↓

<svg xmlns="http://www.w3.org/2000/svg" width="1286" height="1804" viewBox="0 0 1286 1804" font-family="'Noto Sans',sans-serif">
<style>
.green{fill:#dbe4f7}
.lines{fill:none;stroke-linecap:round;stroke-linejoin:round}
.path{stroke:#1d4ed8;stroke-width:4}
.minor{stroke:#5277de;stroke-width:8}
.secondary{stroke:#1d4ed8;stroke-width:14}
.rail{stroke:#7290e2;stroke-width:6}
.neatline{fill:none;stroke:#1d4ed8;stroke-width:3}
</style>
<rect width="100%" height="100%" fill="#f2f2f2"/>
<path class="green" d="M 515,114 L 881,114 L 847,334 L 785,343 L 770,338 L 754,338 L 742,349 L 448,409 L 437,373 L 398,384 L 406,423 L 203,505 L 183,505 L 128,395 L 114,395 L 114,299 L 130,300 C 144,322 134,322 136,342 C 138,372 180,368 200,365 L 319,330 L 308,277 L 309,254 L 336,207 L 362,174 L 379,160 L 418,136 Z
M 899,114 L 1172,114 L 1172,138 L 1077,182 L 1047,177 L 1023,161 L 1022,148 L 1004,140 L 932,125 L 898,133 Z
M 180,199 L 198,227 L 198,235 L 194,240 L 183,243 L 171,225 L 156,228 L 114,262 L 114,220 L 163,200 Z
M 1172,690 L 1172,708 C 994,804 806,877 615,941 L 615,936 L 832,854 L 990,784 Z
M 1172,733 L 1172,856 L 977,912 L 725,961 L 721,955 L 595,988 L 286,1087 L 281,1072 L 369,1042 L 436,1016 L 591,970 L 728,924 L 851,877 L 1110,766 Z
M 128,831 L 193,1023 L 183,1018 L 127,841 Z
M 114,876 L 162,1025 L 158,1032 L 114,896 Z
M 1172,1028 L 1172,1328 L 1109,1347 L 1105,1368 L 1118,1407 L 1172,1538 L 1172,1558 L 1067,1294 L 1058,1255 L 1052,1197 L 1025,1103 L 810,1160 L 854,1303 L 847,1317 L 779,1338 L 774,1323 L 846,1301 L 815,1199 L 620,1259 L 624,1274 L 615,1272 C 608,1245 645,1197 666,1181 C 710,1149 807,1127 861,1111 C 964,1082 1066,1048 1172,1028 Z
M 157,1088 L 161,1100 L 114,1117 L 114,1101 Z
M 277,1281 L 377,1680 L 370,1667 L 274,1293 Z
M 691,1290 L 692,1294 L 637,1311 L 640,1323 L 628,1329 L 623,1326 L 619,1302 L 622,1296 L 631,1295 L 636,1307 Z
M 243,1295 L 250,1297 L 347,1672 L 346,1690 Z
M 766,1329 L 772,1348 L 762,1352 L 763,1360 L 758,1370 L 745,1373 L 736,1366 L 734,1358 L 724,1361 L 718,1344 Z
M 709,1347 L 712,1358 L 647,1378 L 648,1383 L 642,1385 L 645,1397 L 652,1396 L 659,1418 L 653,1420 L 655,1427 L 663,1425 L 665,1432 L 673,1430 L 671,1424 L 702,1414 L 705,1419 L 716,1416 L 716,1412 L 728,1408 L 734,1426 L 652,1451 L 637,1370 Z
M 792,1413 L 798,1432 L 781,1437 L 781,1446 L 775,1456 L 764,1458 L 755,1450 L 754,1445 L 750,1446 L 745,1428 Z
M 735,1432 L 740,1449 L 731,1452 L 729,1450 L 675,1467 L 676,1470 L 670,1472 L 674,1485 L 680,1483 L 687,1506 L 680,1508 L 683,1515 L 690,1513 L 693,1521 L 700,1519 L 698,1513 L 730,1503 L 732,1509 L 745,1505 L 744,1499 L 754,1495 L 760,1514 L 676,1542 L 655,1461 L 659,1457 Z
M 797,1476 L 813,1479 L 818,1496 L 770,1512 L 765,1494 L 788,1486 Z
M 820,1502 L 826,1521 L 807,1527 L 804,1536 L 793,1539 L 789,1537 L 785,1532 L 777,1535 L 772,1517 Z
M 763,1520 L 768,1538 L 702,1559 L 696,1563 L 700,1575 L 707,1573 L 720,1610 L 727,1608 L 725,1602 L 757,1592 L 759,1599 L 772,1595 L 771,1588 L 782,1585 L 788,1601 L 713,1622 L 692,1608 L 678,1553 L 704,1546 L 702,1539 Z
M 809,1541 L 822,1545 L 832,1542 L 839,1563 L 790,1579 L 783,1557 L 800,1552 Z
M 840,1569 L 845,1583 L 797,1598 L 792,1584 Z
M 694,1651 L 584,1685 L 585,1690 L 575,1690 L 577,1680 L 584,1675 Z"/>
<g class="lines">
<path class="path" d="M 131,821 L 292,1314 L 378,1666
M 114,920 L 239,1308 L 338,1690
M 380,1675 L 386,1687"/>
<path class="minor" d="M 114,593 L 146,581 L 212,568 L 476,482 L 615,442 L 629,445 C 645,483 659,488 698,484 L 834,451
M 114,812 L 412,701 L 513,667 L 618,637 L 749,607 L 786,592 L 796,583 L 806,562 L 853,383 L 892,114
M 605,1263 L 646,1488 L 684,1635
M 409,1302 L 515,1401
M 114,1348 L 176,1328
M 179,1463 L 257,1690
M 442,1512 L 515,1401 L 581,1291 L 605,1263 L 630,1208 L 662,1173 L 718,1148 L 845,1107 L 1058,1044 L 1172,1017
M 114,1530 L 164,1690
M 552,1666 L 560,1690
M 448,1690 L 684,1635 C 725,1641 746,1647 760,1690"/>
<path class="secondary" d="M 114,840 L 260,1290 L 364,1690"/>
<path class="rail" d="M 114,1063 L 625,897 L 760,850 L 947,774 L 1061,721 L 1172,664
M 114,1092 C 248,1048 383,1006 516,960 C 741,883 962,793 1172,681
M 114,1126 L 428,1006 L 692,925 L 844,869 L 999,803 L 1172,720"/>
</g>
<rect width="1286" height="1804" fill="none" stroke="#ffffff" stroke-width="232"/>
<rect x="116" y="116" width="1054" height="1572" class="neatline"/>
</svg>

↑

Aim of the task
The data given above must be transcribed exactly and completely.

Answer
<svg xmlns="http://www.w3.org/2000/svg" width="1286" height="1804" viewBox="0 0 1286 1804" font-family="'Noto Sans',sans-serif">
<style>
.green{fill:#dbe4f7}
.lines{fill:none;stroke-linecap:round;stroke-linejoin:round}
.path{stroke:#1d4ed8;stroke-width:4}
.minor{stroke:#5277de;stroke-width:8}
.secondary{stroke:#1d4ed8;stroke-width:14}
.rail{stroke:#7290e2;stroke-width:6}
.neatline{fill:none;stroke:#1d4ed8;stroke-width:3}
</style>
<rect width="100%" height="100%" fill="#f2f2f2"/>
<path class="green" d="M 515,114 L 881,114 L 847,334 L 785,343 L 770,338 L 754,338 L 742,349 L 448,409 L 437,373 L 398,384 L 406,423 L 203,505 L 183,505 L 128,395 L 114,395 L 114,299 L 130,300 C 144,322 134,322 136,342 C 138,372 180,368 200,365 L 319,330 L 308,277 L 309,254 L 336,207 L 362,174 L 379,160 L 418,136 Z
M 899,114 L 1172,114 L 1172,138 L 1077,182 L 1047,177 L 1023,161 L 1022,148 L 1004,140 L 932,125 L 898,133 Z
M 180,199 L 198,227 L 198,235 L 194,240 L 183,243 L 171,225 L 156,228 L 114,262 L 114,220 L 163,200 Z
M 1172,690 L 1172,708 C 994,804 806,877 615,941 L 615,936 L 832,854 L 990,784 Z
M 1172,733 L 1172,856 L 977,912 L 725,961 L 721,955 L 595,988 L 286,1087 L 281,1072 L 369,1042 L 436,1016 L 591,970 L 728,924 L 851,877 L 1110,766 Z
M 128,831 L 193,1023 L 183,1018 L 127,841 Z
M 114,876 L 162,1025 L 158,1032 L 114,896 Z
M 1172,1028 L 1172,1328 L 1109,1347 L 1105,1368 L 1118,1407 L 1172,1538 L 1172,1558 L 1067,1294 L 1058,1255 L 1052,1197 L 1025,1103 L 810,1160 L 854,1303 L 847,1317 L 779,1338 L 774,1323 L 846,1301 L 815,1199 L 620,1259 L 624,1274 L 615,1272 C 608,1245 645,1197 666,1181 C 710,1149 807,1127 861,1111 C 964,1082 1066,1048 1172,1028 Z
M 157,1088 L 161,1100 L 114,1117 L 114,1101 Z
M 277,1281 L 377,1680 L 370,1667 L 274,1293 Z
M 691,1290 L 692,1294 L 637,1311 L 640,1323 L 628,1329 L 623,1326 L 619,1302 L 622,1296 L 631,1295 L 636,1307 Z
M 243,1295 L 250,1297 L 347,1672 L 346,1690 Z
M 766,1329 L 772,1348 L 762,1352 L 763,1360 L 758,1370 L 745,1373 L 736,1366 L 734,1358 L 724,1361 L 718,1344 Z
M 709,1347 L 712,1358 L 647,1378 L 648,1383 L 642,1385 L 645,1397 L 652,1396 L 659,1418 L 653,1420 L 655,1427 L 663,1425 L 665,1432 L 673,1430 L 671,1424 L 702,1414 L 705,1419 L 716,1416 L 716,1412 L 728,1408 L 734,1426 L 652,1451 L 637,1370 Z
M 792,1413 L 798,1432 L 781,1437 L 781,1446 L 775,1456 L 764,1458 L 755,1450 L 754,1445 L 750,1446 L 745,1428 Z
M 735,1432 L 740,1449 L 731,1452 L 729,1450 L 675,1467 L 676,1470 L 670,1472 L 674,1485 L 680,1483 L 687,1506 L 680,1508 L 683,1515 L 690,1513 L 693,1521 L 700,1519 L 698,1513 L 730,1503 L 732,1509 L 745,1505 L 744,1499 L 754,1495 L 760,1514 L 676,1542 L 655,1461 L 659,1457 Z
M 797,1476 L 813,1479 L 818,1496 L 770,1512 L 765,1494 L 788,1486 Z
M 820,1502 L 826,1521 L 807,1527 L 804,1536 L 793,1539 L 789,1537 L 785,1532 L 777,1535 L 772,1517 Z
M 763,1520 L 768,1538 L 702,1559 L 696,1563 L 700,1575 L 707,1573 L 720,1610 L 727,1608 L 725,1602 L 757,1592 L 759,1599 L 772,1595 L 771,1588 L 782,1585 L 788,1601 L 713,1622 L 692,1608 L 678,1553 L 704,1546 L 702,1539 Z
M 809,1541 L 822,1545 L 832,1542 L 839,1563 L 790,1579 L 783,1557 L 800,1552 Z
M 840,1569 L 845,1583 L 797,1598 L 792,1584 Z
M 694,1651 L 584,1685 L 585,1690 L 575,1690 L 577,1680 L 584,1675 Z"/>
<g class="lines">
<path class="path" d="M 131,821 L 292,1314 L 378,1666
M 114,920 L 239,1308 L 338,1690
M 380,1675 L 386,1687"/>
<path class="minor" d="M 114,593 L 146,581 L 212,568 L 476,482 L 615,442 L 629,445 C 645,483 659,488 698,484 L 834,451
M 114,812 L 412,701 L 513,667 L 618,637 L 749,607 L 786,592 L 796,583 L 806,562 L 853,383 L 892,114
M 605,1263 L 646,1488 L 684,1635
M 409,1302 L 515,1401
M 114,1348 L 176,1328
M 179,1463 L 257,1690
M 442,1512 L 515,1401 L 581,1291 L 605,1263 L 630,1208 L 662,1173 L 718,1148 L 845,1107 L 1058,1044 L 1172,1017
M 114,1530 L 164,1690
M 552,1666 L 560,1690
M 448,1690 L 684,1635 C 725,1641 746,1647 760,1690"/>
<path class="secondary" d="M 114,840 L 260,1290 L 364,1690"/>
<path class="rail" d="M 114,1063 L 625,897 L 760,850 L 947,774 L 1061,721 L 1172,664
M 114,1092 C 248,1048 383,1006 516,960 C 741,883 962,793 1172,681
M 114,1126 L 428,1006 L 692,925 L 844,869 L 999,803 L 1172,720"/>
</g>
<rect width="1286" height="1804" fill="none" stroke="#ffffff" stroke-width="232"/>
<rect x="116" y="116" width="1054" height="1572" class="neatline"/>
</svg>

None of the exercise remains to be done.